BLACK KEYS’ AUERBACH REINVENTS HIMSELF
Dan Auerbach reinvents himself with solo record beyond the Black Keys.
When Dan Auerbach took the stage at ACL Live a couple of months ago to tape “Austin City Limits” with a band that included several legendary session players, you could almost hear the beaming smile on his face. To hear him tell the story, it’s been like that ever since he began writing and recording his 2017 solo record, “Waiting on a Song.”
Auerbach remembers the day the album’s title track emerged from a writing session with John Prine, Pat McLaughlin and Richard Swift. “As soon as we started playing it, we were all singing it together, and we all had smiles,” he recalls. “I would look across the room, and there’s Prine smiling and singing, and I’m smiling, and Pat McLaughlin is smiling and singing.

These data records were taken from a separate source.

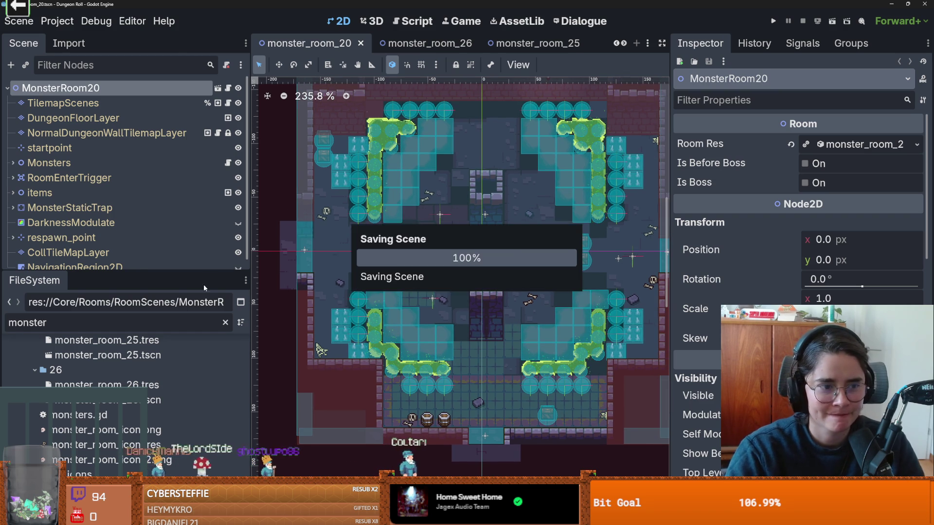
mouse_move(204, 272)
mouse_down()
mouse_move(189, 326)
mouse_move(178, 328)
mouse_move(180, 302)
mouse_up()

It was kind of ridiculous how that one just rolled out of nowhere.”
The song’s immediate and infectious spirit serves as a perfect introduction to an album that’s helping to redefine Auerbach as an artist. The Nashville-via-Ohio guitarist reached the top of the charts with his garage-rock band the Black Keys, and in recent years he’s become an in-demand producer, winning a Grammy for his work with acts including Ray LaMontagne, Cage the Elephant and Dr. John.
But “Waiting on a Song,” which came out last June, may well be the best thing he’s ever done. Its 10 tracks unspool effortlessly like a long-lost hit parade from a bygone era of classic American roots music, in part because Auerbach recruited some of the players responsible for shaping that sound.